#### Kutipan Teks
Sehubungan dengan itu, menurut ayikngalah.worpress.com disebutkan bahwa.

Islam sudah masuk ke Pulau Bali pada Abad ke 15 M. Ini dibuktikan saat Dalem Ketut Ngelesir menjabat sebagai Raja Gelgel pertama (1380 - 1460) dan mengadakan kunjungan ke keraton Majapahit. Saat itu, Raja Hayam Wuruk mengadakan pertemuan dengan kerajaan seluruh nusantara. Setelah acara tersebut selesai, Dalem Ketut Ngelesir pulang ke negerinya Bali diantar oleh empat puluh orang dari Majapahit sebagai pengiring, yang konon diantara mereka terdapat Raden Modin dan Kiyai Abdul Jalil. Peristiwa ini dijadikan patokan masuknya Islam ke Pulau Bali yang berpusat di Kerajaan Gelgel. Sejak itu agama Islam mulai berkembang hingga saat ini.

Dengan masuknya Islam ke Indonesia hingga daerah Bali oleh para mubaligh dilanjutkan oleh para wali, maka sejak itu umat Islam sudah hidup di Bali dan mengembangkan diri dengan berbagai kegiatan rohani hingga kini, dan menjadi rukun hidup berdampingan dengan umat lainnya dalam suasana ketenangan dan keharmonisan sehari – hari.
Menurut Bawa Atmadja, dkk dalam http://elib.pdii.lipi.go.id/katalog/index.php/searchkatalog/byId/264393 disebutkan bahwa.
########
Soal Singkat A |
Dalam teks tentang masuknya Islam ke Bali, siapa yang menjadi Raja Gelgel pertama?
Soal Singkat B |
Sebutkan semua nama orang yang muncul dalam teks tentang masuknya Islam ke Bali.
Soal Singkat C |
Tuliskan lanjutan teks tentang masuknya Islam ke Bali, dimulai setelah kalimat terakhirnya.
#### Entri yang Disediakan
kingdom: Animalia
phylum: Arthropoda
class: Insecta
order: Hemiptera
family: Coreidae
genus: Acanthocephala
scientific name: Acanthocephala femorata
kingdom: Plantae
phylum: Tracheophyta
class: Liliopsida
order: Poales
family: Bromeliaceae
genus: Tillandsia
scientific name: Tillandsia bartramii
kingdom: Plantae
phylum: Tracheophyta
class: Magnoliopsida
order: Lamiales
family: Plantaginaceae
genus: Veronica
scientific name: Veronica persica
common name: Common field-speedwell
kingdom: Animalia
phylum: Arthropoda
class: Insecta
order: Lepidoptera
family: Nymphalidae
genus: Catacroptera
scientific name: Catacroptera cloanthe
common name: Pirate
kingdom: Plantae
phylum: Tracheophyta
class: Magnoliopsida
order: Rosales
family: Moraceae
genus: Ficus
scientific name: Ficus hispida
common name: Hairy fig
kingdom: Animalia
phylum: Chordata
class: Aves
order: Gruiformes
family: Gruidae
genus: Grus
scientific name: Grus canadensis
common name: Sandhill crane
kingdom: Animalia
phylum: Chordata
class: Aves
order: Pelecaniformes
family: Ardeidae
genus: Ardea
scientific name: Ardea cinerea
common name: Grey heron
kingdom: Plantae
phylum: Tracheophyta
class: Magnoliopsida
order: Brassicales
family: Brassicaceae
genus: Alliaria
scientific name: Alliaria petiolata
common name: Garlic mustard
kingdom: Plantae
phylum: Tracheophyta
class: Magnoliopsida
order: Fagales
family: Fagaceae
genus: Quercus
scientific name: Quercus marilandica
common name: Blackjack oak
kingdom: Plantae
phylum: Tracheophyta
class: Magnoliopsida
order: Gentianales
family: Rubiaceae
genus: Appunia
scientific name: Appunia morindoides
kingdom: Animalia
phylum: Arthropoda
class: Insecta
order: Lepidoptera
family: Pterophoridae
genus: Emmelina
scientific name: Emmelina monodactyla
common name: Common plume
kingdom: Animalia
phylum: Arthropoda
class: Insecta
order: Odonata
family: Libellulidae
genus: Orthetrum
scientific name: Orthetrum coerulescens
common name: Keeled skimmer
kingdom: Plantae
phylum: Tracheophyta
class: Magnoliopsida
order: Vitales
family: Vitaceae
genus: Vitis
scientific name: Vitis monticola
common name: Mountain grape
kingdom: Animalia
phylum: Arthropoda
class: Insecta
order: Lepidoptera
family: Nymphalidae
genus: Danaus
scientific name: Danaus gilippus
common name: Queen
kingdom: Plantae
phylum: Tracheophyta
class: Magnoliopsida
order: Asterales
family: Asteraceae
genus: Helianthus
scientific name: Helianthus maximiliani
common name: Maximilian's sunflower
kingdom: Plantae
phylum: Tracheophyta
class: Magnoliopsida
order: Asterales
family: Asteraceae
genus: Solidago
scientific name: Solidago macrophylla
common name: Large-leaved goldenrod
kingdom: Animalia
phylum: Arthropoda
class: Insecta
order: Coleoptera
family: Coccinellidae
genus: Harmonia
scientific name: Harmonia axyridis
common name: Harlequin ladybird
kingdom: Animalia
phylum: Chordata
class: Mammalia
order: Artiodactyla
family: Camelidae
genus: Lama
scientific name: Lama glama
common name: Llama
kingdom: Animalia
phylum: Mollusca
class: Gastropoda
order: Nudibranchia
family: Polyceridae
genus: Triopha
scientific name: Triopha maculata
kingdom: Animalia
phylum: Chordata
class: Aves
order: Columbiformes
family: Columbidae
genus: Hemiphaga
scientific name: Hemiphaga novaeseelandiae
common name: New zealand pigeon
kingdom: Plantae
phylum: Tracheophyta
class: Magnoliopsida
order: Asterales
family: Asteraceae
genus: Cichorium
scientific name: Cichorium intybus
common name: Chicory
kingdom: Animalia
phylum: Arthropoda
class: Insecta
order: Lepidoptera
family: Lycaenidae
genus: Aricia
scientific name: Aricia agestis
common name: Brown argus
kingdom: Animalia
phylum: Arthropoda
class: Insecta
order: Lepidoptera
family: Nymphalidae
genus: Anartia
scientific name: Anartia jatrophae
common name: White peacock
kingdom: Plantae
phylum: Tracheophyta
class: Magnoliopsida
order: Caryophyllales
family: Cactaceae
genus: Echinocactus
########
Hasil A |
Dalem Ketut Ngelesir, yang menjabat pada tahun 1380–1460.

Hasil B |
Dalem Ketut Ngelesir, Raja Hayam Wuruk, Raden Modin, Kiyai Abdul Jalil, Bawa Atmadja

Hasil C |
”Berkaitan dengan masuknya pengaruh Islam, lewat kontak dagang maupun perantauan sehingga melahirkan pemujaan terhadap Dewa Pedagang Islam, roh leluhur yang beragama Islam yang disertai dengan pengembangan toleransi beragama yang sekaligus berarti menghindarkan Bali dari serangan kerajaan-kerajaan Islam. Toleransi bisa terjadi karena pedagang maupun perantau Islam yang masuk ke Bali bercorak Islam sinkretik. Hubungan antara orang Islam dan Hindu bisa pula diwamai oleh konflik yang berkahir pada pembunuhan. Berkenaan dengan itu bisa jadi Pelinggih Ratu Mekah terkait pula dengan usaha menghilangkan kutukan lewat pemujaan roh orang yang terbunuh. Pura sebagai tempat suci memiliki struktur, yakni halamannya terbagi menjadi dua, yakni jaba dan jeroan (Pura Dalem Mekah dan Pura Mekah)”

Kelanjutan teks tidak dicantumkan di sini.